EXERCISE: Produce a word-for-word copy of the data that follows, excluding images.

DATA BLOCK:
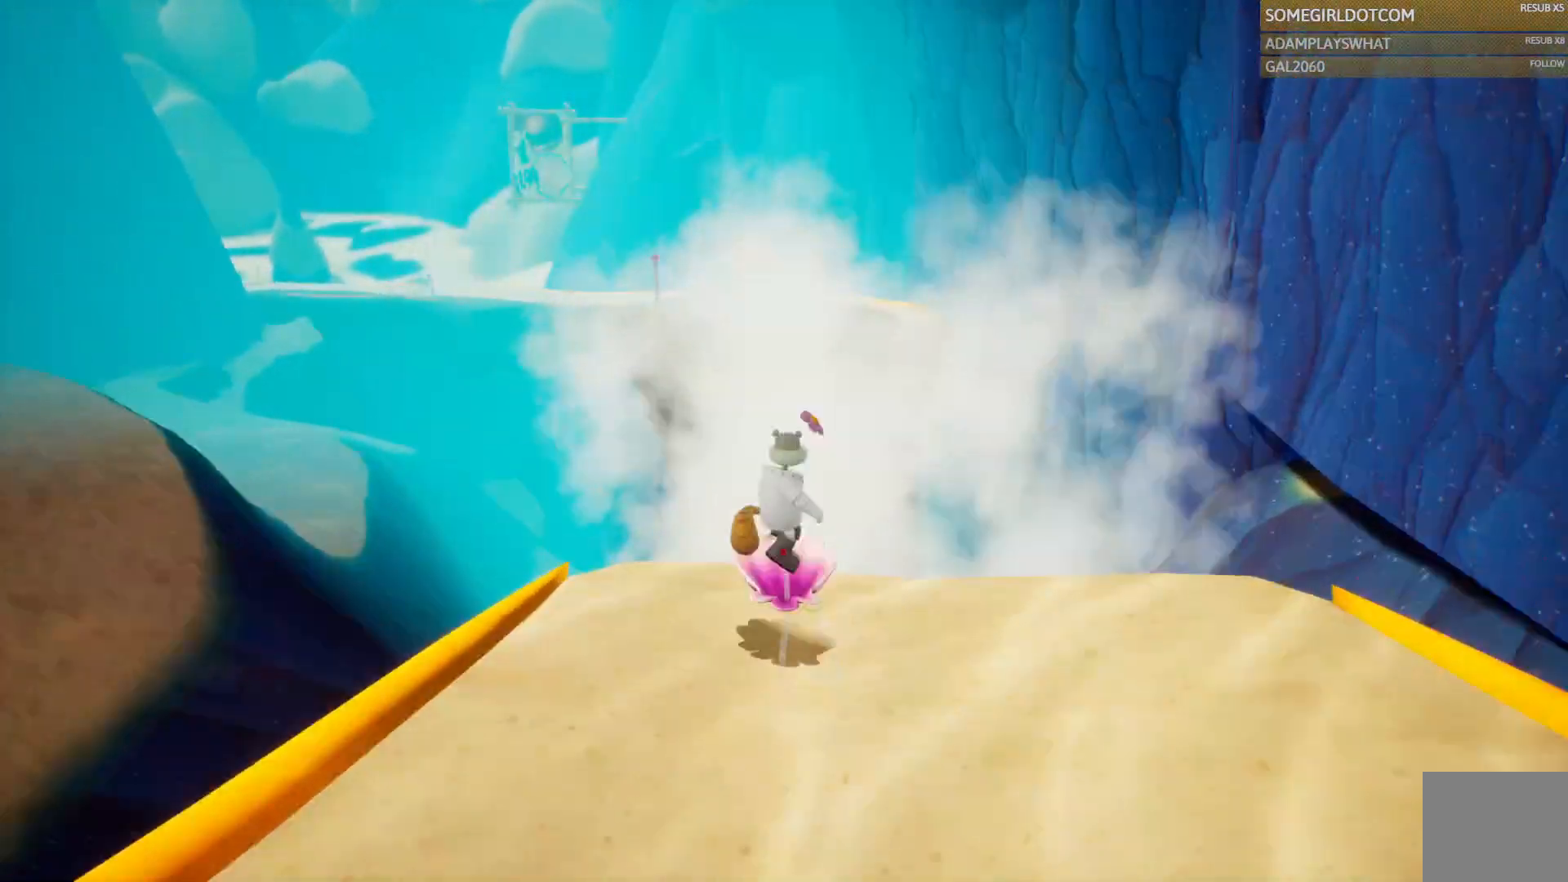
{"dt_ms": 500, "buttons": [], "left_stick": "up", "right_stick": "center", "events": [[83, "CROSS", "up"]]}
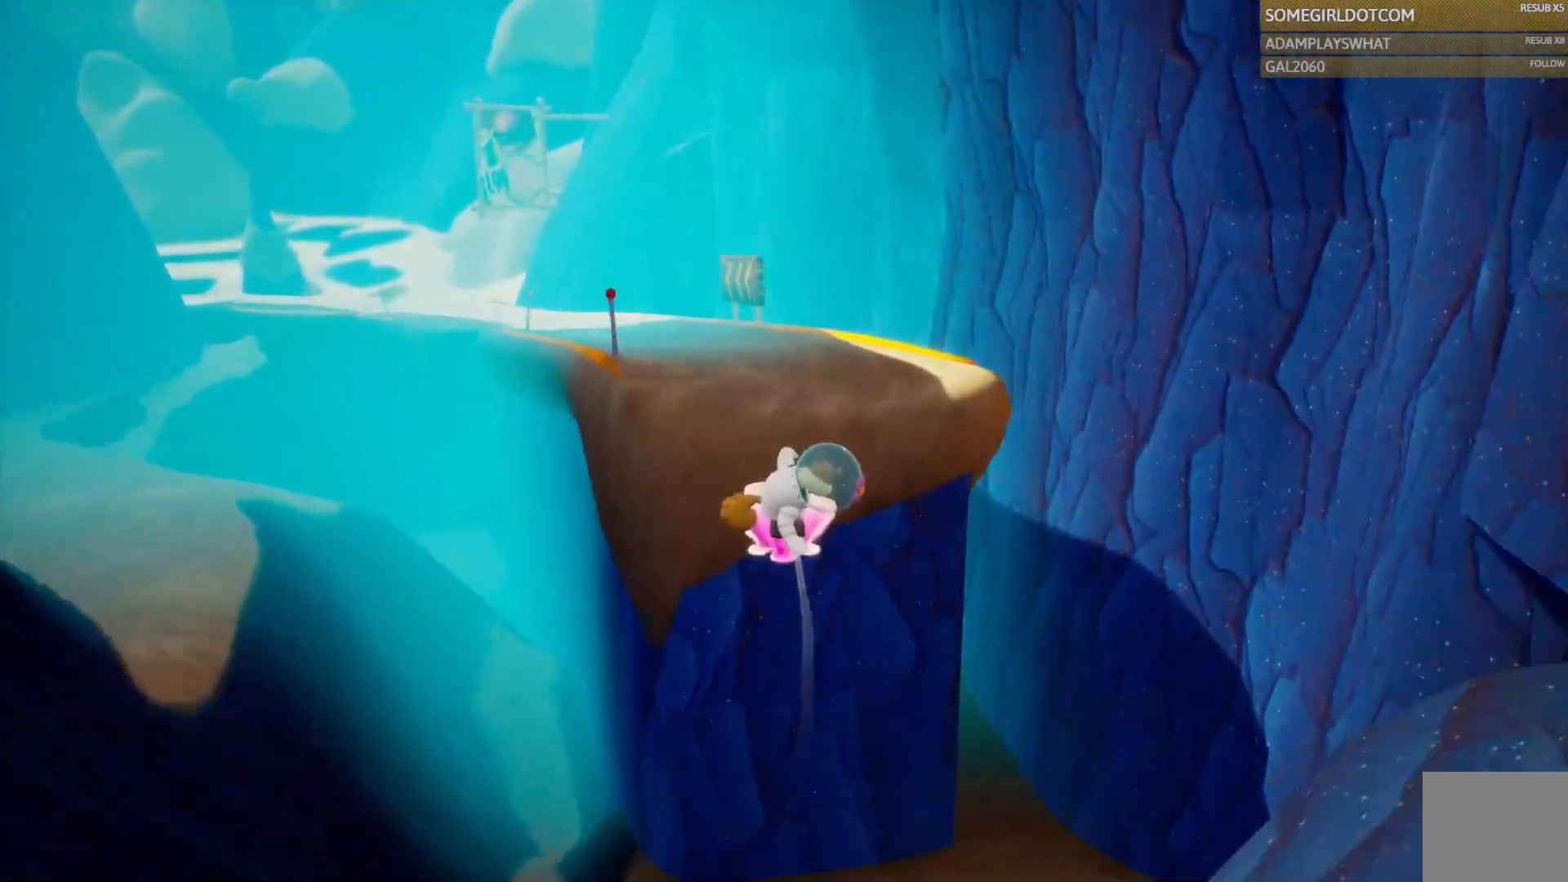
{"dt_ms": 500, "buttons": ["CROSS"], "left_stick": "up", "right_stick": "center", "events": [[83, "CROSS", "down"]]}
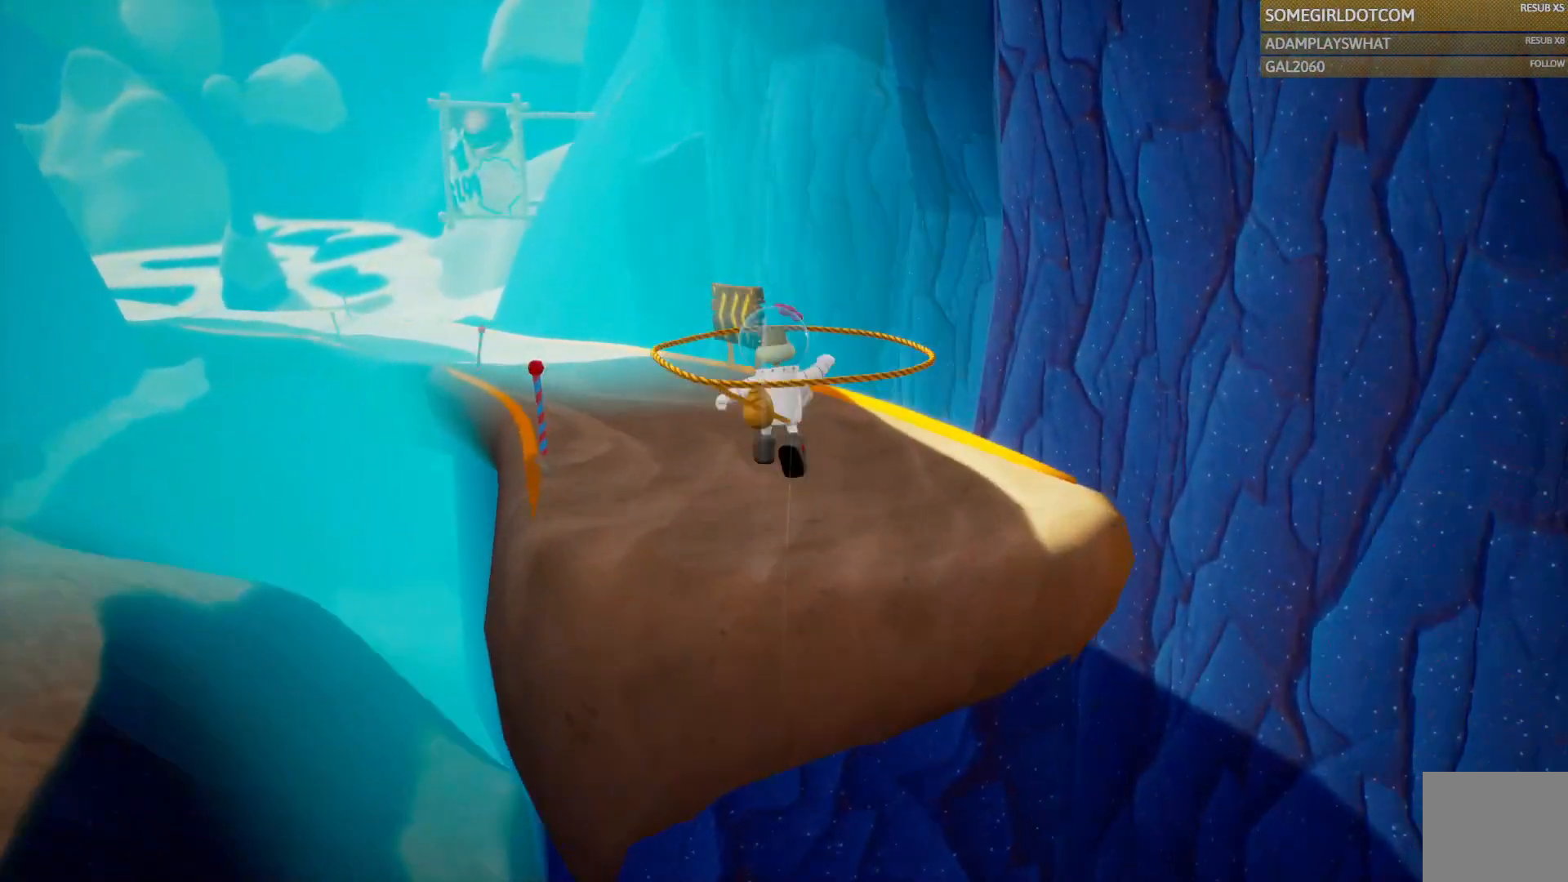
{"dt_ms": 500, "buttons": ["CROSS"], "left_stick": "up", "right_stick": "down-left", "events": [[267, "right_stick", "down"], [333, "right_stick", "down-left"]]}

EXERCISE RESPONSE:
{"dt_ms": 500, "buttons": [], "left_stick": "up", "right_stick": "center", "events": [[83, "CROSS", "up"]]}
{"dt_ms": 500, "buttons": ["CROSS"], "left_stick": "up", "right_stick": "center", "events": [[83, "CROSS", "down"]]}
{"dt_ms": 500, "buttons": ["CROSS"], "left_stick": "up", "right_stick": "down-left", "events": [[267, "right_stick", "down"], [333, "right_stick", "down-left"]]}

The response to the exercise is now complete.